Le prêt à usage qui peut aussi être appelé
" commodat " est le contrat par lequel l’une des parties
(le prêteur) met à la disposition d’une autre (l’emprunteur), un bien à
titre gratuit. Dans ce cas, les dispositions du statut du fermage ne s’appliquent
pas. Ce sont les dispositions des articles 1875 et suivants du Code Civil qui s’appliquent.
Durée
Contrairement au bail rural, la durée du prêt est libre.
Pour éviter toute contestation, mieux vaux prévoir une durée et un délai de
préavis dans un écrit. On pourra par exemple retenir la référence à l’année
culturale avec renouvellement par tacite reconduction. Le prêteur ne pourra
retirer le bien prêté qu’après le terme convenu.
Si la convention de prêt est établie sans écrit, l’article
1888 du Code Civil prévoit juste que le prêteur pourra retirer la chose
prêtée qu’après avoir servi à l’usage auquel elle a été empruntée. Le
délai de préavis est donc à l’appréciation du prêteur et donc du juge en
cas de litige, ce qui n’est pas toujours très facile.

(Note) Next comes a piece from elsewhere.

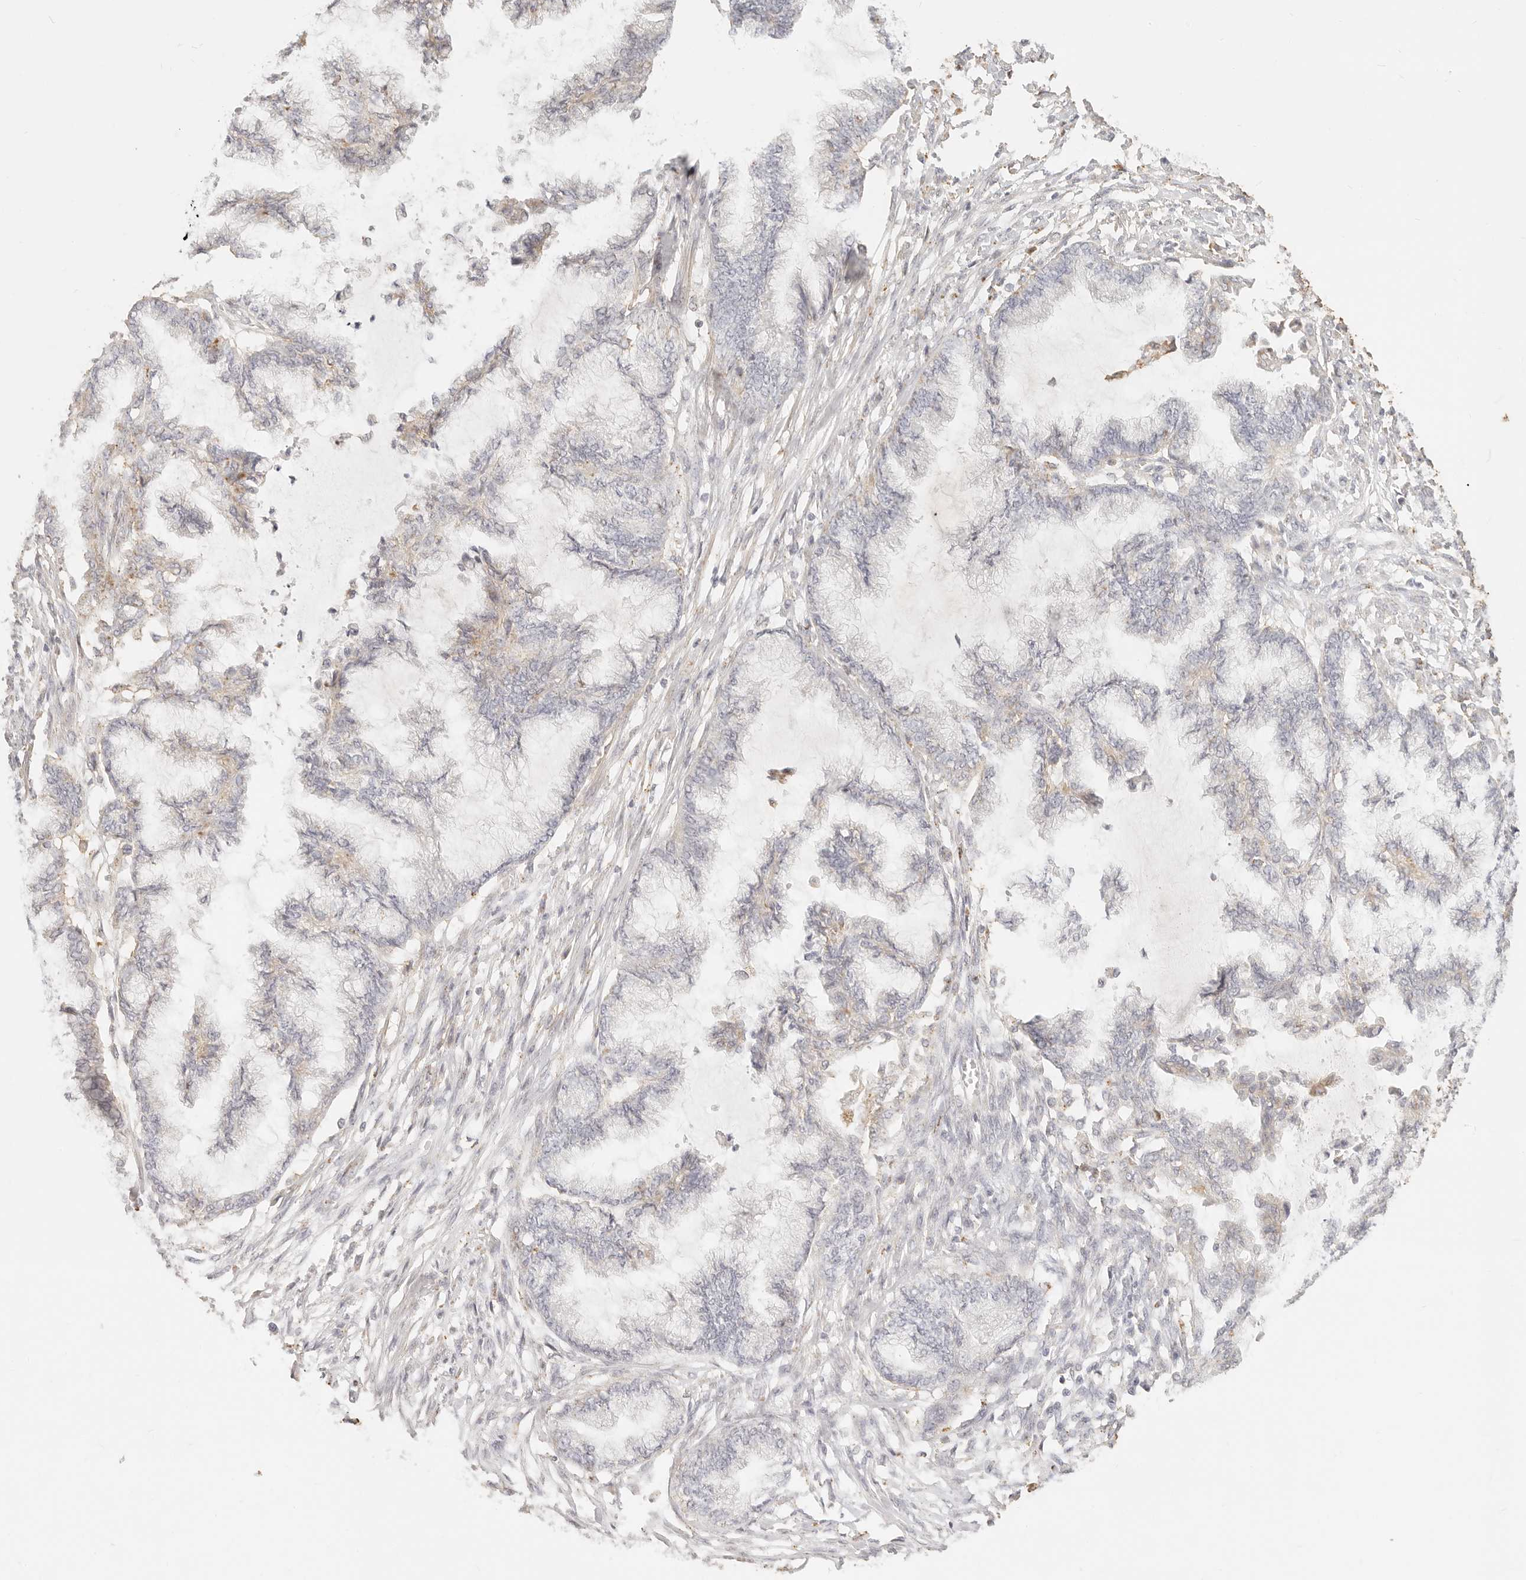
{"staining": {"intensity": "weak", "quantity": "<25%", "location": "cytoplasmic/membranous"}, "tissue": "endometrial cancer", "cell_type": "Tumor cells", "image_type": "cancer", "snomed": [{"axis": "morphology", "description": "Adenocarcinoma, NOS"}, {"axis": "topography", "description": "Endometrium"}], "caption": "Protein analysis of endometrial adenocarcinoma shows no significant positivity in tumor cells.", "gene": "CNMD", "patient": {"sex": "female", "age": 86}}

A plusieurs reprises,
la Cour de Cassation a estimé que le prêteur doit donner son préavis dans un
" délai raisonnable ".
Caractère gratuit
Pour que ce type de contrat soit exclu du statut du fermage,
il faut bien évidemment qu’il soit conclu sans contrepartie financière. L’emprunteur
n’a pas à payer les charges foncières, ni aucune redevance. Dans le cas
contraire, le contrat pourrait être requalifié de bail rural. La Cour de
Cassation a récemment requalifié un contrat de prêt en bail rural car l’emprunteur
avait réglé une partie de la taxe foncière.
Obligation d’entretien
L’emprunteur n’a que des charges d’entretien à
supporter. Le prêteur ne peut lui imposer de construire ou de remettre en état
le bien.
Obligation de fin de contrat
L’emprunteur a l’obligation de restituer le bien qui lui
a été prêté à la fin du contrat. Il ne pourra être tenu responsable pour
les détériorations causées pour cas fortuit (événement exceptionnel et
imprévisible) ou pour l’usage normal. Il sera cependant tenu de veiller en
bon père de famille à la conservation du bien et sera évidemment responsable
de ses fautes. La Cour de Cassation a par ailleurs jugé que l’emprunteur
devra restituer le bien sans même pouvoir exiger du prêteur le remboursement
de ses dépenses car il n’est pas tenu de faire des améliorations (Cour de
Cassation 31 janvier 1989).
Par contre, si l’emprunteur a dû faire des dépenses pour
la conservation du bien et qu’il n’a pas pu prévenir le prêteur, celui-ci
sera tenu de les lui rembourser.
Enfin, il est toujours conseillé de faire un écrit pour
éviter toute discussion sur la nature du contrat et sa durée. Il est
également recommandé de faire un état de lieux.